> **Task to carry out**
Count the lines below that contain the string "track", treating uppercase and lowercase as different, and give only the number.

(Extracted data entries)
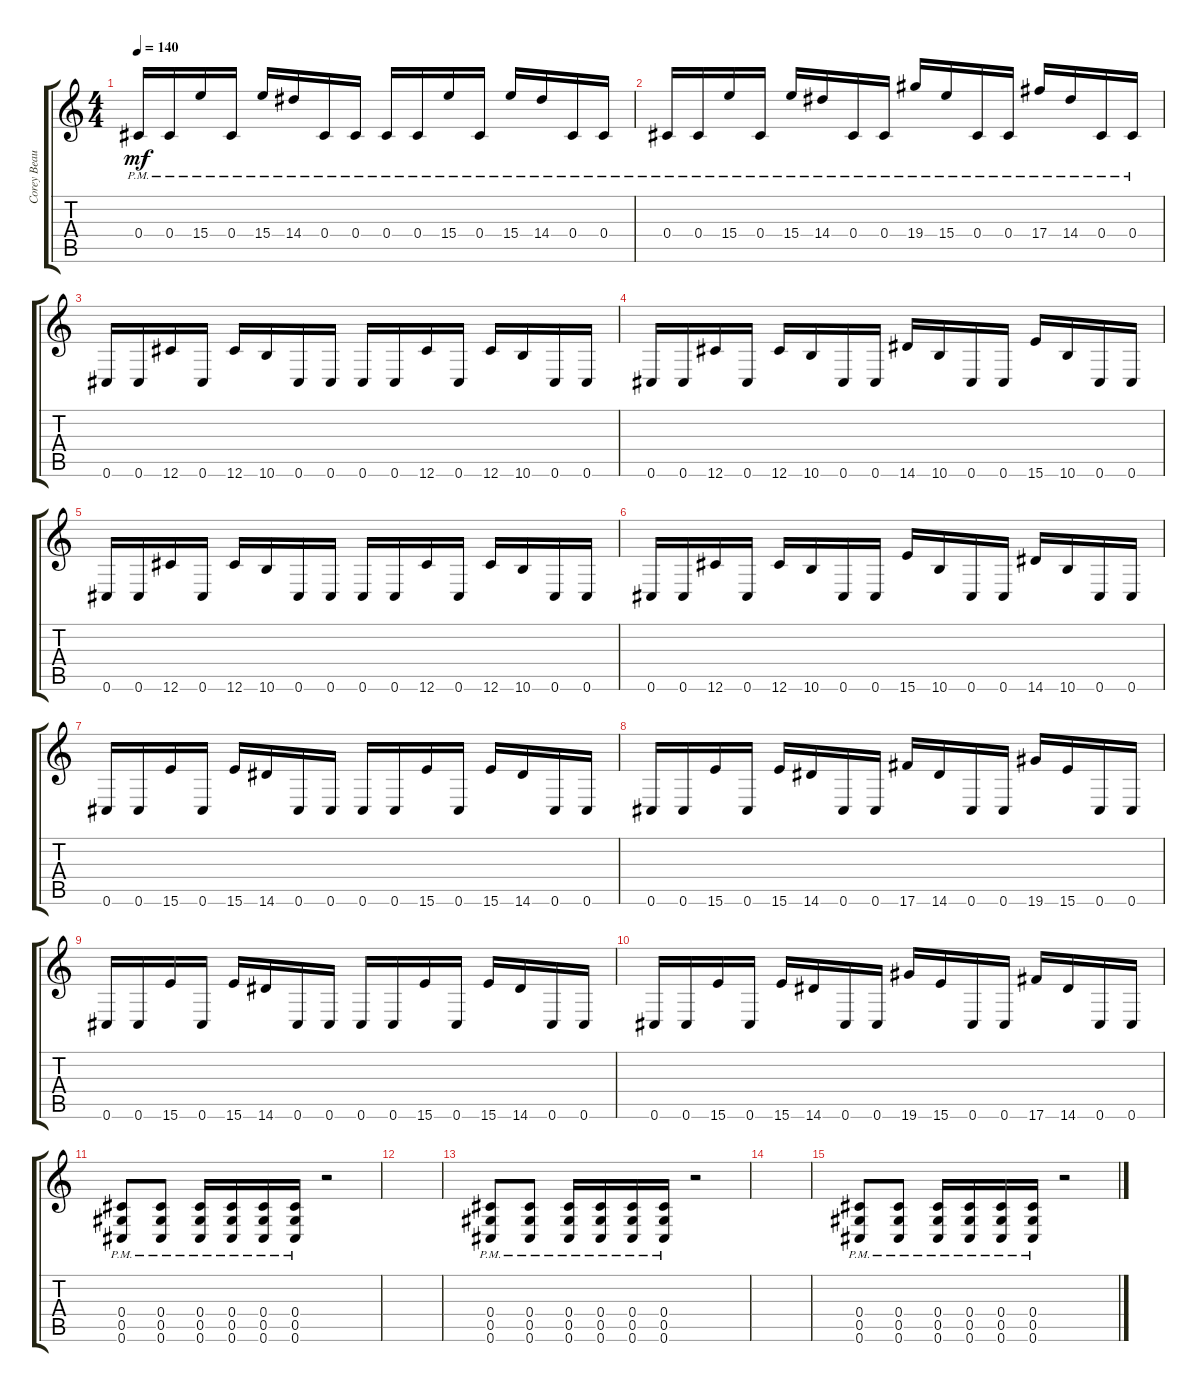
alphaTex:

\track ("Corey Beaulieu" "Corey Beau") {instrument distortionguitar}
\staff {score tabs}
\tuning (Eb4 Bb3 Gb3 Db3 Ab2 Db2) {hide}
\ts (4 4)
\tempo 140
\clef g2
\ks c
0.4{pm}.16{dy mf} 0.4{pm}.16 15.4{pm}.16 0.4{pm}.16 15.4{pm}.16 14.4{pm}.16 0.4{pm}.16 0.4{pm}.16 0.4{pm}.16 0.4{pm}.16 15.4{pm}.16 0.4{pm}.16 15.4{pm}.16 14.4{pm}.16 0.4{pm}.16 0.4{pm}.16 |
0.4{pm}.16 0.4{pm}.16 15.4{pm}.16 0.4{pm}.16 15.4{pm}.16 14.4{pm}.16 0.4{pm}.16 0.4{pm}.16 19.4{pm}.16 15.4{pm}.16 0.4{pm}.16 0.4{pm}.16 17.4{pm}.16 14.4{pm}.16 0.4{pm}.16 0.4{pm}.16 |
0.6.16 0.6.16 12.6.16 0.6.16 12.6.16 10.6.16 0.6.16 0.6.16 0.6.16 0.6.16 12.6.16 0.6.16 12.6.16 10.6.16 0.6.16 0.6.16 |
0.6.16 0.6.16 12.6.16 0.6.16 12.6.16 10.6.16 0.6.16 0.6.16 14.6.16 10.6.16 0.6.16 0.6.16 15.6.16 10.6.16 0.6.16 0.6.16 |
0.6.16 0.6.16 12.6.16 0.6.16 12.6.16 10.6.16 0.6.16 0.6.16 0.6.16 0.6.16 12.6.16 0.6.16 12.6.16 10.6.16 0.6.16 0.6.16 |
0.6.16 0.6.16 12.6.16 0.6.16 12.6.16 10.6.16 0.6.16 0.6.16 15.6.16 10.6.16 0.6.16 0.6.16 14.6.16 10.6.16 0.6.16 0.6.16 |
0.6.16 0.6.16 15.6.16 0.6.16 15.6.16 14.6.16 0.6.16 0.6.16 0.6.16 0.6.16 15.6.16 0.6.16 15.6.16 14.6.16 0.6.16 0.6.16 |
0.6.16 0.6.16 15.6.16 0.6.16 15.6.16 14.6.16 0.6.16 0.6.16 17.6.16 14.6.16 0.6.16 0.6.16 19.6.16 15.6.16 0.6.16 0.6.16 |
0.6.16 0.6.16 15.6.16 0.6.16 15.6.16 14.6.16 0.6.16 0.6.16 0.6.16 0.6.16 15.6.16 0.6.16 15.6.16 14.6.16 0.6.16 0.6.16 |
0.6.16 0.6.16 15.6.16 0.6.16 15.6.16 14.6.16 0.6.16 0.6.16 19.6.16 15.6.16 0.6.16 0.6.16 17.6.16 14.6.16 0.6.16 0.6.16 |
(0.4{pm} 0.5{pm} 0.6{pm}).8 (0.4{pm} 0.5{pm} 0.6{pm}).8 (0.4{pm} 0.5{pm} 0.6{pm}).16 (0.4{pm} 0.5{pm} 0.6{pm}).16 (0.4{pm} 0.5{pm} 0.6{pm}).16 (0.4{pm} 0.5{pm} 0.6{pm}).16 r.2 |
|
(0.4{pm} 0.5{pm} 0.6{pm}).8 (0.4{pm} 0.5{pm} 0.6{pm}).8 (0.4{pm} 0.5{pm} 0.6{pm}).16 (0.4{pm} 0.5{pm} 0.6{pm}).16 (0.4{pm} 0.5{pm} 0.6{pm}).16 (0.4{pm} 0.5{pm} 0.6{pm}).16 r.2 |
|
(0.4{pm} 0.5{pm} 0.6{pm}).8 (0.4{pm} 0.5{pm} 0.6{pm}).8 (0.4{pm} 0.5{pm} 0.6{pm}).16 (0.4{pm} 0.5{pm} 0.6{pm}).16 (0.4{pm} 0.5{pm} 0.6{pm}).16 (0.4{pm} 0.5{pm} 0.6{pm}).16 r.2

* * *

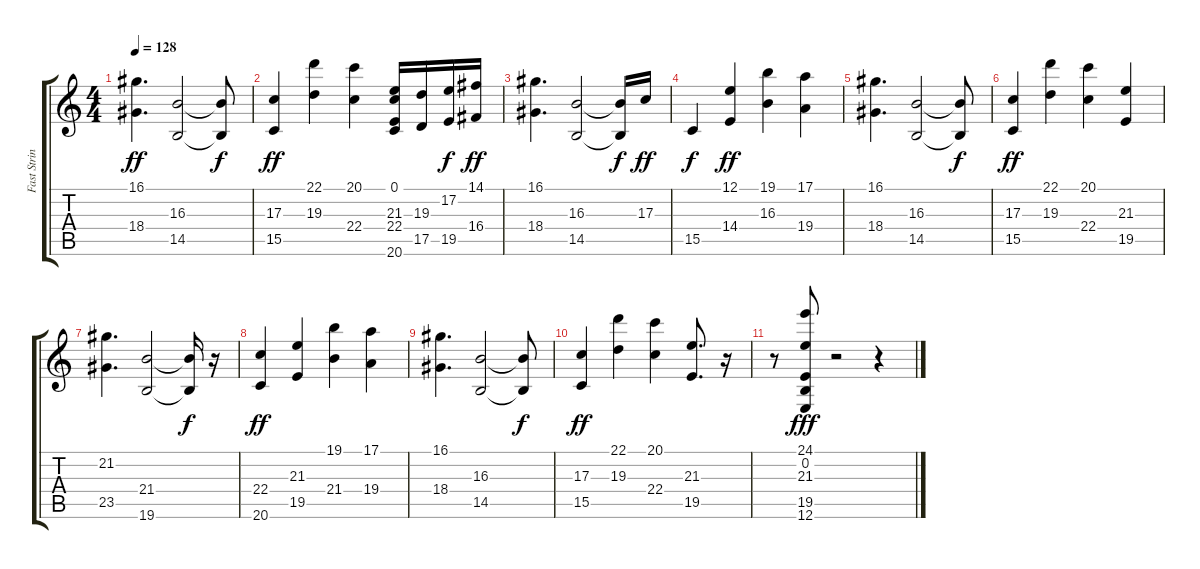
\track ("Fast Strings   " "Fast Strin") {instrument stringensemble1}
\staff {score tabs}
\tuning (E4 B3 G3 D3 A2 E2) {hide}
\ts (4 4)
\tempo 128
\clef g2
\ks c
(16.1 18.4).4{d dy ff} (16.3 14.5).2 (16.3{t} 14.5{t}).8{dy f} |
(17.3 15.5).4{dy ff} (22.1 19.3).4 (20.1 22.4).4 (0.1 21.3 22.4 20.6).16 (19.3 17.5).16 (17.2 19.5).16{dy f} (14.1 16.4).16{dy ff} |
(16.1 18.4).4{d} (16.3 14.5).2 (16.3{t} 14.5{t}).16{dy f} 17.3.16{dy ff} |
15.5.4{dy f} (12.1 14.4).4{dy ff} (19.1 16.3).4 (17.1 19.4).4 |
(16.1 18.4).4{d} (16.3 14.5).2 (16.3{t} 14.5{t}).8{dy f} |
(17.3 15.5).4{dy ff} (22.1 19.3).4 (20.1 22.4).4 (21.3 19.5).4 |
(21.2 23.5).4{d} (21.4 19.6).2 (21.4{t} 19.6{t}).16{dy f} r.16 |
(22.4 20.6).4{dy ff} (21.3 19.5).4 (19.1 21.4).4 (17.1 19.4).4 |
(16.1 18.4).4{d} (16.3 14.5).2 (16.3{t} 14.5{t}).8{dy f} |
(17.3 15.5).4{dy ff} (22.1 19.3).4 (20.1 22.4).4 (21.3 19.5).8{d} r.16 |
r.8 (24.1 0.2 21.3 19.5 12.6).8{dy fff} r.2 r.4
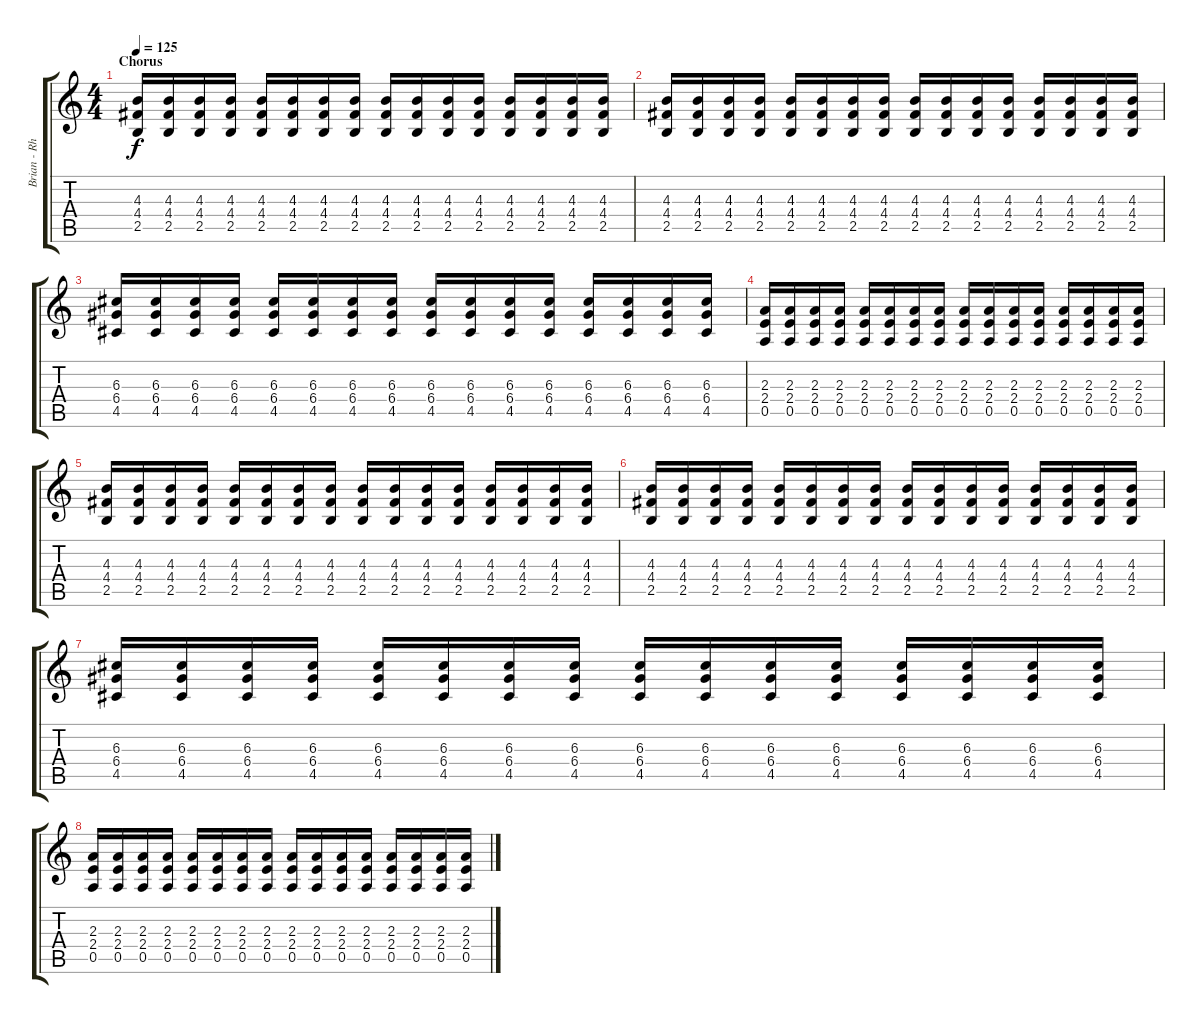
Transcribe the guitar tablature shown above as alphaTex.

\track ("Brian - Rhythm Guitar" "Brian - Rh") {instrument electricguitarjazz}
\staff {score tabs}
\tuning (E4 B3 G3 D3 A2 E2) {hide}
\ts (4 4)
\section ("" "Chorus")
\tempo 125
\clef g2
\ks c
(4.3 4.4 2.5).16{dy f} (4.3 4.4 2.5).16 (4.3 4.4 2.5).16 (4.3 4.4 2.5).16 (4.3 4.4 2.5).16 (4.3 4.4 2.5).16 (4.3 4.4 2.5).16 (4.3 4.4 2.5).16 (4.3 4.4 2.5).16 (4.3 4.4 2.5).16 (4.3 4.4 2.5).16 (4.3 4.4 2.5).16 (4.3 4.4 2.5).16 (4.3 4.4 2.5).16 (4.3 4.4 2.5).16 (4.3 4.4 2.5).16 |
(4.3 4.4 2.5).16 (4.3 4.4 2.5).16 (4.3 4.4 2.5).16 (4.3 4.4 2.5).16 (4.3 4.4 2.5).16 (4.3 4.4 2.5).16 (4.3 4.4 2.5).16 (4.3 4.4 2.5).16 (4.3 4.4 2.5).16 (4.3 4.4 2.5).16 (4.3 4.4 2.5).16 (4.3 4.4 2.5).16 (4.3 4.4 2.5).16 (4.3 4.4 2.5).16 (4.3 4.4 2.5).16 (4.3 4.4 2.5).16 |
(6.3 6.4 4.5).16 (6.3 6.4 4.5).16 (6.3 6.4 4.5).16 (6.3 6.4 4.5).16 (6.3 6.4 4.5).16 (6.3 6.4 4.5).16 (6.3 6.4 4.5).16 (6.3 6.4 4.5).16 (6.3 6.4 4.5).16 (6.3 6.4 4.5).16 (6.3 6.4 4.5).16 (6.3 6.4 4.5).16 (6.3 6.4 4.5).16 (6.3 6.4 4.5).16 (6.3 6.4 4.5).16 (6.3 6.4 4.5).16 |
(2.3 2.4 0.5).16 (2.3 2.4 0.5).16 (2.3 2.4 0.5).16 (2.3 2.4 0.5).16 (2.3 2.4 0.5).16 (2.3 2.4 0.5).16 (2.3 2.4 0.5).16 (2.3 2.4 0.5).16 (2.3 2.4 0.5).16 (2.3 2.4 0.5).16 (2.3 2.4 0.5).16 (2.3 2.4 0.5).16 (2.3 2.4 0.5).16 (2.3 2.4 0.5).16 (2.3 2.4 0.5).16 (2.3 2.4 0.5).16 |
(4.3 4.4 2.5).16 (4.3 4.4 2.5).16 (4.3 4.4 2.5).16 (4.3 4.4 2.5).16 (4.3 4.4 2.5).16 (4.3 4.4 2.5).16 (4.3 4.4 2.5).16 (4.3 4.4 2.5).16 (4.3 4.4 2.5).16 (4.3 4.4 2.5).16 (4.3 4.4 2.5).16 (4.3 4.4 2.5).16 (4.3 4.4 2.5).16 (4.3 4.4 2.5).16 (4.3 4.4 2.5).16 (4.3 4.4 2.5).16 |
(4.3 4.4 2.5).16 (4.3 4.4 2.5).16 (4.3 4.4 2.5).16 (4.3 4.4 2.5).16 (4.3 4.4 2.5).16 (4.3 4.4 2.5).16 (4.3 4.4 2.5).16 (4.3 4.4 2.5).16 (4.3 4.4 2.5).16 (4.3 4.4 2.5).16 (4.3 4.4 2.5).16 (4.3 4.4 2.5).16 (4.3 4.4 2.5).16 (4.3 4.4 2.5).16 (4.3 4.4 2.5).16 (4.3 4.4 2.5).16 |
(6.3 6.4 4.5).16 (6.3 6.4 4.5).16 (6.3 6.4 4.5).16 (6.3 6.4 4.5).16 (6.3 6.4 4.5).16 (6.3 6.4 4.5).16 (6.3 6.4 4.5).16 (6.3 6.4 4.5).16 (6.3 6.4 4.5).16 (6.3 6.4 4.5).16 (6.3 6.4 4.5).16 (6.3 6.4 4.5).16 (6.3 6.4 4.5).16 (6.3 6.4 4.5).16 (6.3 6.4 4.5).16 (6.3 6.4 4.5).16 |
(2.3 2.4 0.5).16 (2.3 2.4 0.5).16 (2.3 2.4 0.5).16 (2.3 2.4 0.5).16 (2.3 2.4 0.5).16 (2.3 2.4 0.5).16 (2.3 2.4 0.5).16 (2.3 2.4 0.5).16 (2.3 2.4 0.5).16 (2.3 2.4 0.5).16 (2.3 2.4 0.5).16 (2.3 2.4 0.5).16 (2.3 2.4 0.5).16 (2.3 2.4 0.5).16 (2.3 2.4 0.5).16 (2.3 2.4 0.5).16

---

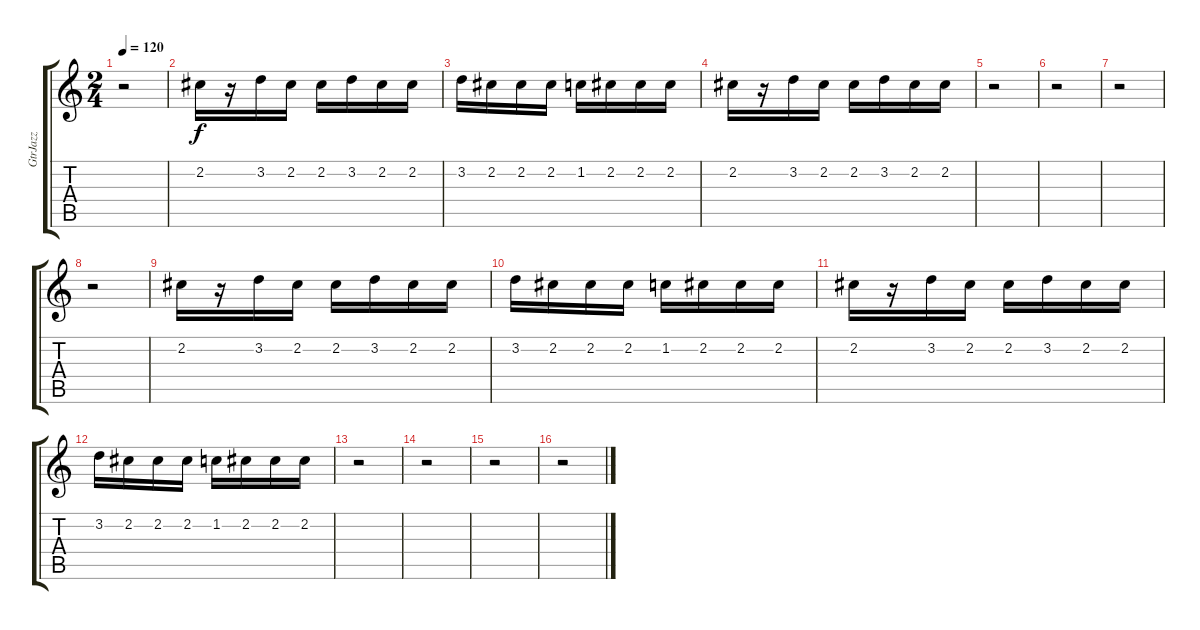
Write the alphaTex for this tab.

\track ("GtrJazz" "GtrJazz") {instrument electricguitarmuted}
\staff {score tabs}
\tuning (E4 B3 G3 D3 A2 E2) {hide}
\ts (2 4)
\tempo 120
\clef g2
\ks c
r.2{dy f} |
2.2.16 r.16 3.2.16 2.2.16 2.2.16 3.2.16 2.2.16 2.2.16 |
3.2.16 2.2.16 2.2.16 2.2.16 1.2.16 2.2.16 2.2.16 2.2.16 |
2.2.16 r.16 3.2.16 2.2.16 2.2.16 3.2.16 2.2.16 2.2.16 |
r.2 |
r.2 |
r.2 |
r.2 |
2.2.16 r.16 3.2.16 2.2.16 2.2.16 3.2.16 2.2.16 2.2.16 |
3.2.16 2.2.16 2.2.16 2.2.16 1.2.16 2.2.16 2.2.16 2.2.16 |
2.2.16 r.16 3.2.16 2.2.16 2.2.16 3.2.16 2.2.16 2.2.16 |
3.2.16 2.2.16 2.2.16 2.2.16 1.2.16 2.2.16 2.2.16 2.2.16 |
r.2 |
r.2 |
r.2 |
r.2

> **Output of the task**
4